Furosemide may also intensify the ototoxicity of certain drugs, for example aminoglycosides and antibiotics such as kanamycin, gentamicin and tobramycin, in particular in patients with renal impairment. Since this may lead to irreversible damage, these drugs must only be used with furosemide if there are compelling medical reasons.
Neuromuscular blocker: Small doses of furosemide (less than 100 μg/kg) may potentiate neuromuscular blockade of competitive neuromuscular blocker (curare-type muscle relaxants like atracurium and tubocurarine) and depolarising neuromuscular blocker (like succinylcholine), whereas high doses may result in antagonism of neuromuscular blockade. The potassium-depleting effect of diuretics may enhance the effect of competitive neuromuscular blocker.
Other diuretics (potassium-sparing such as amiloride, triamterene): Concurrent administration of furosemide and potassium-sparing diuretics may lead to a synergistic effect regarding diuresis. Sodium excretion may increase and potassium excretion may decrease.
Theophylline: Theophylline's clearance has been found to be decreased by around 20 % by concurrent administration of furosemide thereby potentiating the effects of theophylline. There is an increased risk of hypokalaemia when given concomitantly with furosemide.
Thiazides: A synergetic effect of diuresis, sodium and potassium excretion occurs as result of interaction of furosemide and thiazides resulting in an increased risk of dehydration, hyponatraemia and hypokalaemia.

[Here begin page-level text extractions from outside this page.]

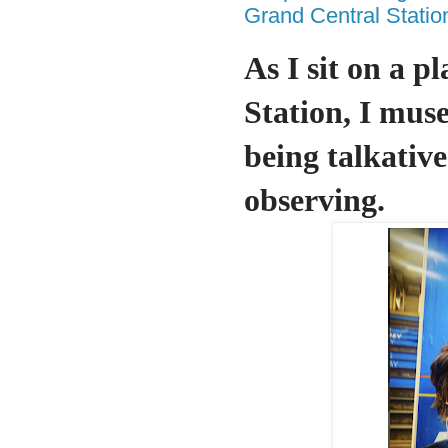
Grand Central Statio
As I sit on a p
Station, I mus
being talkative
observing.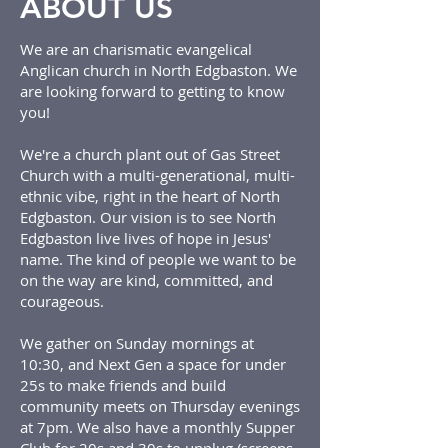
ABOUT US
We are an charismatic evangelical
Anglican church in North Edgbaston. We
are looking forward to getting to know
you!
We're a church plant out of Gas Street
Church with a multi-generational, multi-
ethnic vibe, right in the heart of North
Edgbaston. Our vision is to see North
Edgbaston live lives of hope in Jesus'
name. The kind of people we want to be
on the way are kind, committed, and
courageous.
We gather on Sunday mornings at
10:30, and Next Gen a space for under
25s to make friends and build
community meets on Thursday evenings
at 7pm. We also have a monthly Supper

Drugs that undergo significant renal tubular secretion: Probenecid, methotrexate and other drugs which, like furosemide, undergo significant renal tubular secretion may reduce the effect of furosemide. Controversially, furosemide may decrease renal elimination of these substances. In case of high-dose treatment (in particular of both furosemide and the other substances), this may lead to increased serum levels and an increased risk of adverse effects due to furosemide or the concomitant medication.
Anticonvulsants: Attenuation of the effect of furosemide may occur following concurrent administration of anticonvulsants (e.g. phenytoin, phenobarbital).
Pressor amines (e.g. epinephrine, norepinephrine): Concomitant use of furosemide may attenuate the effects of pressor amines.
Other interactions: Concomitant use of ciclosporin and diuretics is associated with an increased risk of gouty arthritis and higher serum creatinine value in individuals.